- [TASKS]:
1. In the article on Senator Grace Poe's passports, what place of birth does her Philippine passport show?
2. Pick up the article on Senator Grace Poe's passports after its last sentence and write the next part.

Start of DOCUMENT EXCERPT

JUST like her late father, Sen. Grace Llamanzares Poe is being hounded by questions on her citizenship even if she is yet to categorically say that she will run for President next year.
The Manila Times was able to confirm over the weekend that Poe holds US and Philippine
passports.
Poe’s US passport was issued by the Washington Passport Agency on December 2011. It also showed that Poe was born in the Philippines on September 3, 1968.
Poe’s Philippine passport, on the other hand, shows Iloilo City as her place of birth. It was issued in Manila on May 16, 2014 and will expire on March 17, 2019.
Republic Act (RA) 9225 or the Citizenship Retention and Reacquisition Law allows dual citizenship. Under this law, natural-born Filipinos who later become naturalized citizens of other countries are deemed not to have lost their Philippine citizenship
Immigration records showed that Poe last used her US passport on December 27, 2009.|
“Most likely she is a dual citizen because she has also departure and arrival records using her Philippine passport. But lately she has been using her Philippine passport in almost all her travels abroad,” a reliable source at the Immigration bureau told The Manila Times.

End of DOCUMENT EXCERPT
Start of SUPPLIED ENTRIES

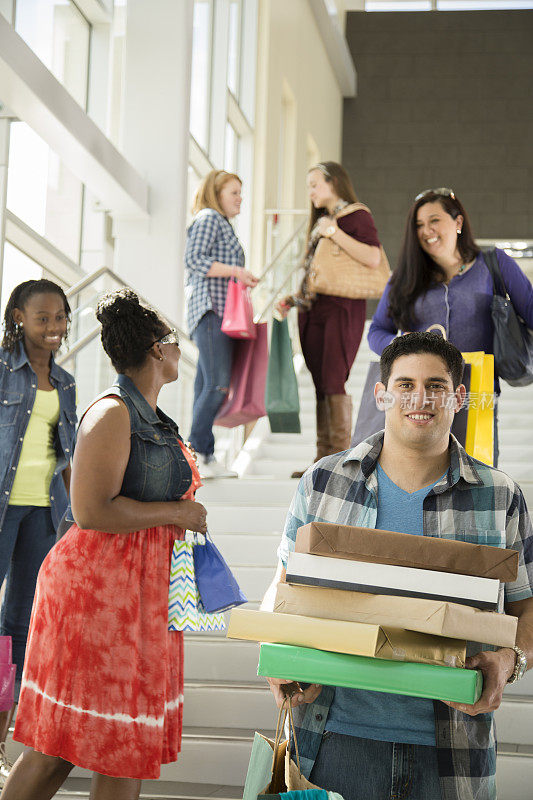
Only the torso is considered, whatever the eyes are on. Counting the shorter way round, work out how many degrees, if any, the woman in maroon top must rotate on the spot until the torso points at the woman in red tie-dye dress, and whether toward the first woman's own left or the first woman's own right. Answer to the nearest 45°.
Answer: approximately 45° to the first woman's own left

End of SUPPLIED ENTRIES
Start of SUPPLIED ENTRIES

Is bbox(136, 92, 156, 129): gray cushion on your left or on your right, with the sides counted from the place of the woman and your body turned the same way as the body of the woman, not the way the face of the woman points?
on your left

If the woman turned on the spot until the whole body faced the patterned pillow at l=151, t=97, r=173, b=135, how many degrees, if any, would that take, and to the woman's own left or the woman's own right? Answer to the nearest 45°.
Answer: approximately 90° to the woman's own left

End of SUPPLIED ENTRIES

- [YOUR WRITTEN ANSWERS]:
1. Iloilo City.

2.
The citizenship of Poe’s father, Fernando Poe Jr. (FPJ), was also questioned when he ran for President in 2004 against then-President and now Pampanga Rep. Gloria Macapagal- Arroyo.
Some groups claimed that Poe was not a natural-born Filipino, being an illegitimate child of an American mother, while his father was allegedly a Spaniard.
The Supreme Court ruled that the action-movie star FPJ was a natural-born citizen and thus qualified to run for an elective post.
Grace Poe has admitted that she was adopted by her parents.
But the circumstances on how she acquired her US citizenship remain unknown.
But an election lawyer said Poe’s citizenship as a natural-born Filipino has already been established when she ran for a Senate seat in 2013.
In an interview, Romulo Macalintal noted that Poe’s citizenship is not an issue and that the senator is qualified to run for the country’s highest political office.
Under the law, those who want to run for President should be natural-born Filipino citizens, able to read and write, at least 40 years old and have resided in the Philippines for at least 10 years.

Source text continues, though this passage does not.